Studiestræde 24 is a Neoclassical property on Studiestræde in the Latin Quarter of Copenhagen, Denmark. The building was listed in the Danish registry of protected buildings and places in 1959. The Red–Green Alliance is based in the building.

History
The eastern part of the building was constructed in 1797–1798. The decoration painter Georg Hilker was a resident in the building in 1866–67.

Theodor Rich established a chemical factory in Studiestræde 24 and some of the adjacent buildings. The product range included shoe polish, pomade, fish glue and baking powder.
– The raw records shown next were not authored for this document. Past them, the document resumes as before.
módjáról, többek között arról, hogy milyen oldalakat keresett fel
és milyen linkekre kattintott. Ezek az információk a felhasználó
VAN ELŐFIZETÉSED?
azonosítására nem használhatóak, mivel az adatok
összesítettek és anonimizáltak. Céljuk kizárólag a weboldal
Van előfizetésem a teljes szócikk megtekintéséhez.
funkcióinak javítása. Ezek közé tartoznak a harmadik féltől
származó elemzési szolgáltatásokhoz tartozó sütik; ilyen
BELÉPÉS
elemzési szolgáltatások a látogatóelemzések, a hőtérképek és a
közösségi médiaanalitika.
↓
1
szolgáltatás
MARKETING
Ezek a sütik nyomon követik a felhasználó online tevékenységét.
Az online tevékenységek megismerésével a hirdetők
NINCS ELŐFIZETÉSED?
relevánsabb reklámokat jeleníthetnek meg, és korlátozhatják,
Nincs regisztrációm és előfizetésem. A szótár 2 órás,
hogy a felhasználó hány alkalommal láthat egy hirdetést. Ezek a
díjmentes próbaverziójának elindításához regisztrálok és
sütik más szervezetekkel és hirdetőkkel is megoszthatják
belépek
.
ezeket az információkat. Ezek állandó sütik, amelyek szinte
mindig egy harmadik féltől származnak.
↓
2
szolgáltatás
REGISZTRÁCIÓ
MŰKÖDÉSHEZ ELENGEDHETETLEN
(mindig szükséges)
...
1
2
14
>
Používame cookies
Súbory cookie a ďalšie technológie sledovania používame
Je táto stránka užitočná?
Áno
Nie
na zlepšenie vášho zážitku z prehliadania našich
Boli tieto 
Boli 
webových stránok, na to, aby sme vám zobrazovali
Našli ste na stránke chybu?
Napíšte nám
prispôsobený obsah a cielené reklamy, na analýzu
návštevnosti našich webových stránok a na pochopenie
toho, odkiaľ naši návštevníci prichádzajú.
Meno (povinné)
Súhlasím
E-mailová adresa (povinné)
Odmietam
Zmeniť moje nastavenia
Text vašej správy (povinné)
Rich expanded the building westwards in 1887–88. The factory was later continued by his descendents and remained at the site for more than 80 years.

The building was later for many years home to  Nordisk Hustelefonfabrik. It was also the first Danish premises of Dutch company Philips (1926) and Swedish company L. M. Ericsson (1930). The printing business Kruckow-Waldorff A/S (originally  Sophus Kruckow) was another tenant.

The Communist Workers Party purchased the entire building in 1978. The publishing house Oktober and the newspaper Arbejderavisen were also based in the building. They were from around 1980 joined by the image bureaus Alfa and 2. Maj were also based in the building on the upper floors. The Communist Workers Party's premises were in 1989 taken over by the Red–Green Alliance.

Architecture
The building is seven bays wide. The five eastern bays date from 1798 while the two western ones date from the extension in 1887–88. The facade is decorated with seven Ionic pilasters.

Today
The Red–Green Alliance is still headquartered in the building.